COVID-19: Six Use Cases on How Analytics Can Help in the Short Term
As providers of essential services, utilities have their hands full with COVID-19. From managing a large workforce to serving many customers, utility operations are using analytics to adapt quickly to the pandemic.
Fortunately, utilities are more prepared than most industries to deal with the unexpected. Pandemics are part of utility planning. This enables utilities to keep generation plants running and respond to outages while taking precautions to limit exposure to the virus.[1]
The Electricity Subsector Coordinating Council (ESCC) recently published a resource guide on Assessing and Mitigating the Novel Coronavirus (COVID-19). The 73-page guide covers control center continuity, mutual assistance, generation continuity, access to contaminated buildings, supply chain disruptions and more.
Using the ESCC guide among other sources, here is a bird’s eye view of some analytics use cases to help manage operations during COVID-19:
Visualize exposed workforce
One utility is tracking all employees including confirmed COVID cases, reported symptoms and family exposures according to the U.S. Centers for Disease Control and department of public health protocols. The utility checks in daily with employees who may have been affected and offers help with issues and family concerns.
Data and Analytics: In-house tracking system developed by Environmental Health & Safety, HR and software developers using visualization (Tableau)
Get COVID-19 messages to customers
Segmentation that takes into account customers’ preferred mode of communication (text, email, phone, web portal) could increase the chance more customers receive a message.
Data and Analytics: Customer segmentation, clustering, customer relationship management (CRM) applications
Prioritize asset repair
To protect employees, critical assets at high risk of imminent failure should be top priority. This is particularly important when tasks require crews to work in close proximity.
Data and Analytics: Predictive and prescriptive analytics, optimization, remote sensing and monitoring, asset performance management applications
Maintain staffing levels
If restricted and containment areas are established, it is important to know whether employees living in those areas are available to work. To manage work, utilities also will need to identify work locations in the restricted area.
Data and Analytics: Geospatial mapping with IDs for privacy
Ensure control center continuity
Generation, transmission and distribution control centers are critical to maintaining reliability. Utilities have taken measures (for example, redundant centers with staggered shifts and set crews comprised of the same workers) to limit system operators’ potential exposure to the virus.
The ESCC recommends “development of risk scenarios that can identify potential gaps in existing plans given the unique nature of a pandemic’s effect on personnel availability.” The idea is to inform mitigation in the event that individual operators, shifts or the center itself is compromised. Analytics could reduce the time it takes to perform this analysis.
Data and Analytics: Simulation, optimization
Decide whether to sequester personnel
A decision to sequester control center personnel is a resource and cost-intensive option, according to the ESCC. “The decision to enact sequestration is driven by individual organization risk assessments and should not be based on any one criterion or data point alone, but it should consider the situation for a specific control center holistically.”
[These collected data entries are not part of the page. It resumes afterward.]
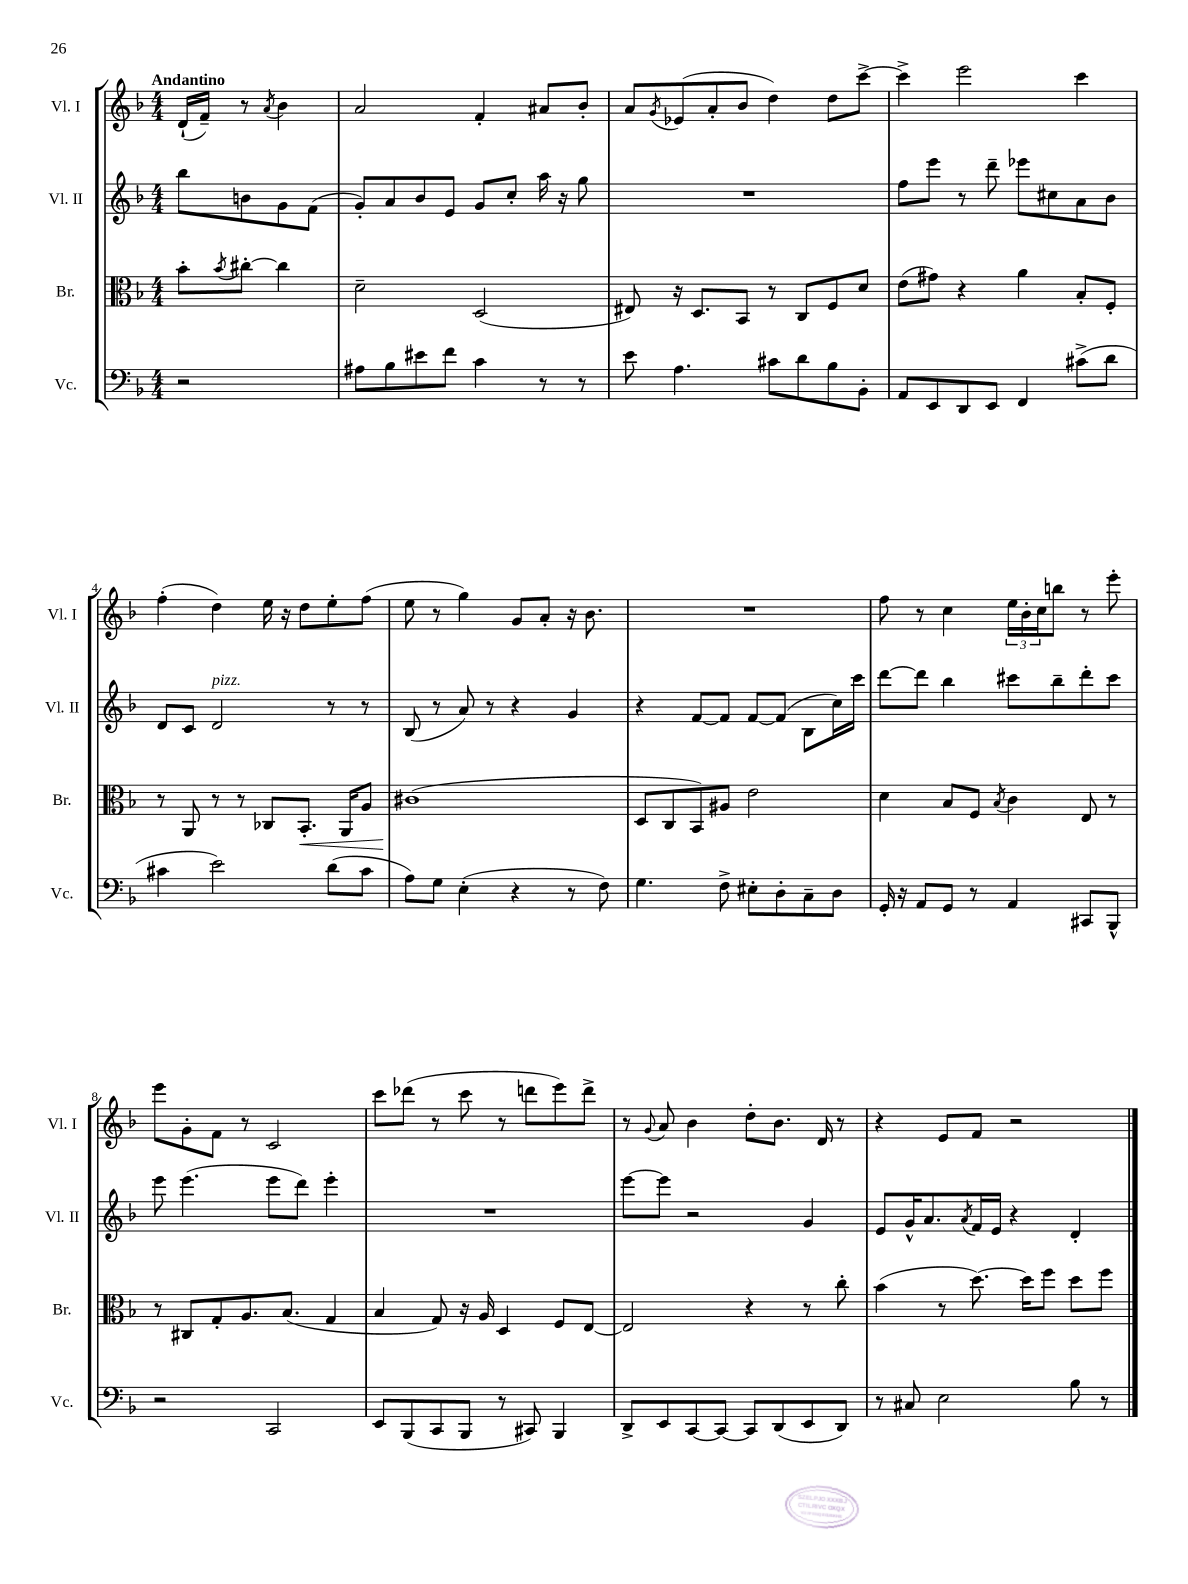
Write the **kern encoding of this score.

**kern	**kern	**kern	**kern
*staff4	*staff3	*staff2	*staff1
*clefF4	*clefC3	*clefG2	*clefG2
*k[b-]	*k[b-]	*k[b-]	*k[b-]
*M4/4	*M4/4	*M4/4	*M4/4
2r	8b-'	8bb-	(16d`
.	.	.	16f~)
.	8qb-	.	.
.	[8cc#'	8b	8r
.	.	.	8qa
.	4cc#]	8g	4b-
.	.	(8f	.
=	=	=	=
8A#	2d~	8g')	2a
8B-	.	8a	.
8e#	.	8b-	.
8f	.	8e	.
4c	(2D	8g	4f'
.	.	8cc'	.
8r	.	16aa	8a#
.	.	16r	.
8r	.	8gg	8b-'
=	=	=	=
8e	8E#)	1r	8a
.	.	.	8qg
4.A	16r	.	(8e-
.	8.D	.	.
.	.	.	8a'
.	8BB-	.	8b-
8c#	8r	.	4dd)
8d	8C	.	.
8B-	8F	.	8dd
8BB-'	8d	.	[8ccc^
=	=	=	=
8AA	(8e	8ff	4ccc^]
8EE	8g#)	8eee	.
8DD	4r	8r	2eee
8EE	.	8ddd~	.
4FF	4a	8eee-	.
.	.	8cc#	.
(8c#^	8B-'	8a	4ccc
8d	8F'	8b-	.
=	=	=	=
4c#	8r	8d	(4ff'
.	8AA	8c	.
2e)	8r	2d	4dd)
.	8r	.	.
.	8C-	.	16ee
.	.	.	16r
.	8.BB-'	.	8dd
(8d	.	8r	8ee'
.	16AA	.	.
8c#	8A	8r	(8ff
=	=	=	=
8A)	(1c#	(8B-	8ee
8G	.	8r	8r
(4E'	.	8a)	4gg)
.	.	8r	.
4r	.	4r	8g
.	.	.	8a'
8r	.	4g	16r
.	.	.	8.b-
8F)	.	.	.
=	=	=	=
4.G	8D	4r	1r
.	8C	.	.
.	8BB-)	[8f	.
8F^	8A#	8f]	.
8E#'	2e	[8f	.
8D'	.	(8f]	.
8C~	.	8B-	.
8D	.	16cc)	.
.	.	16ccc	.
=	=	=	=
16GG'	4d	[8ddd	8ff
16r	.	.	.
8AA	.	8ddd]	8r
8GG	8B-	4bb-	4cc
8r	8F	.	.
.	8qB-	.	.
4AA	4c	8ccc#	24ee
.	.	.	24b-'
.	.	.	24cc
.	.	8bb-~	8bb
8CC#	8E	8ddd'	8r
8BBB-^^	8r	8ccc#	8eee'
=	=	=	=
2r	8r	8eee	8eee
.	8C#	(4.eee	8g'
.	8G'	.	8f
.	8.A	.	8r
2CC	.	8eee	2c
.	(8.B-	.	.
.	.	8ddd)	.
.	4G	4eee'	.
=	=	=	=
8EE	4B-	1r	8ccc
(8BBB-	.	.	(8ddd-
8CC	8G)	.	8r
8BBB-	16r	.	8ccc
.	16A	.	.
8r	4D	.	8r
8CC#)	.	.	8ddd
4BBB-	8F	.	8eee)
.	[8E	.	8ddd^
=	=	=	=
8DD^	2E]	[8eee	8r
.	.	.	8qqg
8EE	.	8eee]	8a
[8CC	.	2r	4b-
8CC_	.	.	.
8CC]	4r	.	8dd'
(8DD	.	.	8.b-
8EE	8r	4g	.
.	.	.	16d
8DD)	8cc'	.	8r
=	=	=	=
8r	(4b-	8e	4r
8C#	.	16g^^	.
.	.	8.a	.
2E	8r	.	8e
.	.	8qa	.
.	[8.dd)	16f	8f
.	.	16e	.
.	.	4r	2r
.	16dd]	.	.
.	8ff	.	.
8B-	8dd	4d'	.
8r	8ff	.	.
==	==	==	==
*-	*-	*-	*-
The decision involves the rate of infection in the control center location, availability of certified substitute personnel, test availability, likelihood of exposure to infected individuals and reliability directives.
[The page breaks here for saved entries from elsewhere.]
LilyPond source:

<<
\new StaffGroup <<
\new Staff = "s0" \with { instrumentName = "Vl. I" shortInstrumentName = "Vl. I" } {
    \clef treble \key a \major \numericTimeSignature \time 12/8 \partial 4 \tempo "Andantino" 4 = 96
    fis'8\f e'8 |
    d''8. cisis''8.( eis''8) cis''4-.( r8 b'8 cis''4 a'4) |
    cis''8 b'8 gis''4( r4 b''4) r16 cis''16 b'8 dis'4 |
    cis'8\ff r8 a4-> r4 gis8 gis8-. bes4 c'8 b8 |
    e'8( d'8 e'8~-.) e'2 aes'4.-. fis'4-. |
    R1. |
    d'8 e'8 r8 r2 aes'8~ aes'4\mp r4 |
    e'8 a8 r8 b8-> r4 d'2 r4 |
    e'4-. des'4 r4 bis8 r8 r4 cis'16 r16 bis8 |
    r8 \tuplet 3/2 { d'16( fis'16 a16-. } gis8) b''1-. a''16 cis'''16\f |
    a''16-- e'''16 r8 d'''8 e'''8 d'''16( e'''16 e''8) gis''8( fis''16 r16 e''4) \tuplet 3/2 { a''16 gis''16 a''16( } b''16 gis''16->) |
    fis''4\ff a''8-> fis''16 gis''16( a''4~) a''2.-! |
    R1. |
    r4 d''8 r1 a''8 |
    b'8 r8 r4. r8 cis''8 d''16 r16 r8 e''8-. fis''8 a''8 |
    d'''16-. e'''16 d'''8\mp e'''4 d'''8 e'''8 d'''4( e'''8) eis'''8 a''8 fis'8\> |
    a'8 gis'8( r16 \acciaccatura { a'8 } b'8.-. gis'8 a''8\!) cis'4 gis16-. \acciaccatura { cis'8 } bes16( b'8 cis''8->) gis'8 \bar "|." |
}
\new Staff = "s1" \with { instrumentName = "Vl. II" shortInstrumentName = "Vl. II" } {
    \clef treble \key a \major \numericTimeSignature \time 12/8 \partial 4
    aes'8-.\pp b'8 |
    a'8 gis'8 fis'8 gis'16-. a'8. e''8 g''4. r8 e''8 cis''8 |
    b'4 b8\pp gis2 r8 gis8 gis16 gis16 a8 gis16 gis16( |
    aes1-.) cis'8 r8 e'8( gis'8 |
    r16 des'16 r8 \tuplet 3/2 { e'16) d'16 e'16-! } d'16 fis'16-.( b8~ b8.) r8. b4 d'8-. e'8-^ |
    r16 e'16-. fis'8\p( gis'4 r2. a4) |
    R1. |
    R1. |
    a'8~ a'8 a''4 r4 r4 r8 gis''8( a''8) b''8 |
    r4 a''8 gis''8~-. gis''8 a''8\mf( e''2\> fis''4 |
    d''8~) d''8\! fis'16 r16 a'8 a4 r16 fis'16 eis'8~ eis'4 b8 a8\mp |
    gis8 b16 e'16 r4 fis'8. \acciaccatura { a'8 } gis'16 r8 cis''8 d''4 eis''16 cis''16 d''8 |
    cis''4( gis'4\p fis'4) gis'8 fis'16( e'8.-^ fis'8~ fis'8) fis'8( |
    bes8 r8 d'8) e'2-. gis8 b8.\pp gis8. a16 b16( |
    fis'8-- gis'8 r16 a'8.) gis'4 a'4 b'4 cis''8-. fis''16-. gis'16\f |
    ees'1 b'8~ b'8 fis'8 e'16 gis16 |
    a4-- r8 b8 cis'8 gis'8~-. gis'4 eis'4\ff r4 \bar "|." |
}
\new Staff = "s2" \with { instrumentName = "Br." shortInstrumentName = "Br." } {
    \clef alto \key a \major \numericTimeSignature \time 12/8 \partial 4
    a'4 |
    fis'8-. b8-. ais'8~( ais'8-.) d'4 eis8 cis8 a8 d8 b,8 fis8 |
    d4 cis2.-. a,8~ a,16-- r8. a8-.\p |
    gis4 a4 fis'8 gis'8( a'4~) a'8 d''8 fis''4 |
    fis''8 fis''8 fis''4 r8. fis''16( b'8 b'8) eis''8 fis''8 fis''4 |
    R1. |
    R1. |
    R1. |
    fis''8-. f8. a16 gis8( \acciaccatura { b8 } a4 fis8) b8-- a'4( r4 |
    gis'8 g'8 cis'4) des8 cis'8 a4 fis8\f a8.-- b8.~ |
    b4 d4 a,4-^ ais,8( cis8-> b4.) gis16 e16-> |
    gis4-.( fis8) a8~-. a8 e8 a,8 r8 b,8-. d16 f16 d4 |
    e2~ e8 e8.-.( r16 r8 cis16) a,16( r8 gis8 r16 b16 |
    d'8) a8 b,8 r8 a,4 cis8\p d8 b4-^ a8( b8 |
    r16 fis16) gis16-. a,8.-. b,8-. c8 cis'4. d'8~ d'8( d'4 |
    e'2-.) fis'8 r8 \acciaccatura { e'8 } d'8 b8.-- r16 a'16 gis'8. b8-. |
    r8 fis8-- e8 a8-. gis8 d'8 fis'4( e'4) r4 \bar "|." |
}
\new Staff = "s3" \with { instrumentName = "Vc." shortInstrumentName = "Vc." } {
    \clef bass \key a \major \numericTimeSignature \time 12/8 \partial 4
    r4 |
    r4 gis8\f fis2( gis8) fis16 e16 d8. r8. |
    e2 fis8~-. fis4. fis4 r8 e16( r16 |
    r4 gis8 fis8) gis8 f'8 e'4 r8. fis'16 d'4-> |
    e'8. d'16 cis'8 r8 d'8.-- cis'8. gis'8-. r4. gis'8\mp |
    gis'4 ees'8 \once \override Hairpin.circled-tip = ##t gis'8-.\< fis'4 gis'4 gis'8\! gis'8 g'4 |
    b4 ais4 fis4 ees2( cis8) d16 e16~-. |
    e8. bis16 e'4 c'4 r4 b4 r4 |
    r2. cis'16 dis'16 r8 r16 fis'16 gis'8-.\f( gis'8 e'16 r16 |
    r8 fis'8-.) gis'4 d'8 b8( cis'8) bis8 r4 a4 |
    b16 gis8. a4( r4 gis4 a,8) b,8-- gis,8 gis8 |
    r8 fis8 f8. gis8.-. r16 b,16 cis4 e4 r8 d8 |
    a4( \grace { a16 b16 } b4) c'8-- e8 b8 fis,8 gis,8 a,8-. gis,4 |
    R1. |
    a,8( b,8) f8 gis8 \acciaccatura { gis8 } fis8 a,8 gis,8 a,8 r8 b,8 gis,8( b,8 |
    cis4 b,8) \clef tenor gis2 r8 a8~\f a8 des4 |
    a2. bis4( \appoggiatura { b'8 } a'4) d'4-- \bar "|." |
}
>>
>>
Data and Analytics: Forecasting, geospatial analytics, contact tracking, public health data
Longer-term responses
As the pandemic unfolds, there will be real-world examples where utilities have applied analytics to aid in the COVID-19 response. Analytics teams should continue to raise visibility of the benefits of analytics and offer their services.
Stay tuned on how analytics can help with medium- and long-term responses to the pandemic.
[1] Some utilities are going above and beyond. For example, the Sacramento Municipal Utility District is helping short-staffed nonprofits with IT and setting up loan programs for small businesses in their territory. A machine shop at Consolidated Edison is being used to build face shields for high-exposure health care workers.